Did a farm to table fund raiser. Built me a pit, a version of la caja china.


----------



## Kyle (Aug 15, 2013)

How'd it turn out?


----------



## Jim (Aug 15, 2013)

Smoke looks nice and blue.


----------



## berko (Aug 15, 2013)

id like to do that with a lamb some time.


----------



## Salty dog (Aug 15, 2013)

Turned out great. Surprised for a dry run. A better thermometer next time. Less heat.

Used maple and nectarine. Didn't care for the nectarine. Smelled "piney".

Surprised at the yield.


----------



## Dardeau (Aug 15, 2013)

You should try breaking the sternum and laying it out on a cross or between two grates. It cooks a lot more evenly that way. One of the best things about doing whole pigs is, having a good pig, it is really hard to mess up. It is going to taste good, and people love picking out their favorite bit. The more you play with it the more fun it gets. Google the Cajun Microwave, it's another fun way to do up anything big.


----------



## labor of love (Aug 15, 2013)

whatever dardeau says concerning pork should be taken as gospel.


----------



## Salty dog (Aug 16, 2013)

Dardeau said:


> You should try breaking the sternum and laying it out on a cross or between two grates.
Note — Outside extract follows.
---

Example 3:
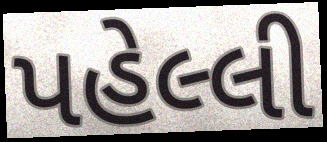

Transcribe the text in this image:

પહેલ્લી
It cooks a lot more evenly that way. One of the best things about doing whole pigs is, having a good pig, it is really hard to mess up. It is going to taste good, and people love picking out their favorite bit. The more you play with it the more fun it gets. Google the Cajun Microwave, it's another fun way to do up anything big.



I didn't have a grate for the pig but I did have an old parking-sign post and chicken wire. 
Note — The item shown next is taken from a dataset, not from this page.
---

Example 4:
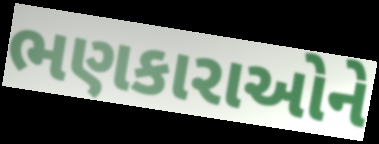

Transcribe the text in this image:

ભણકારાઓને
I do need to get a grate for it.


----------



## Mrmnms (Aug 16, 2013)

I once did a pig on a stainless exhaust pipe destined for a 68 Pontiac LeMans. Used cost hangers to hold the pig. The host forgot to provide me with anything to cook his pig on, as was agreed to. It was for his company Christmas party, on the water, in near gale winds. Came out ok, but I was beat up.


----------



## boomchakabowwow (Aug 17, 2013)

was it difficult to turn?

i just watched some guy do the same thing on TV. some brazil dude.


----------



## scotchef38 (Aug 19, 2013)

Mrmnms said:


> I once did a pig on a stainless exhaust pipe destined for a 68 Pontiac LeMans. Used cost hangers to hold the pig. The host forgot to provide me with anything to cook his pig on, as was agreed to. It was for his company Christmas party, on the water, in near gale winds. Came out ok, but I was beat up.


System D! Cudos to you.


----------



## Baby Huey (Aug 19, 2013)

Looks like a nice setup. Being half Filipino it reminds me of when my mother used to make Lechon in the back yard. Glad it turned out well.


----------



## franzb69 (Aug 22, 2013)

filipino right here! =D


----------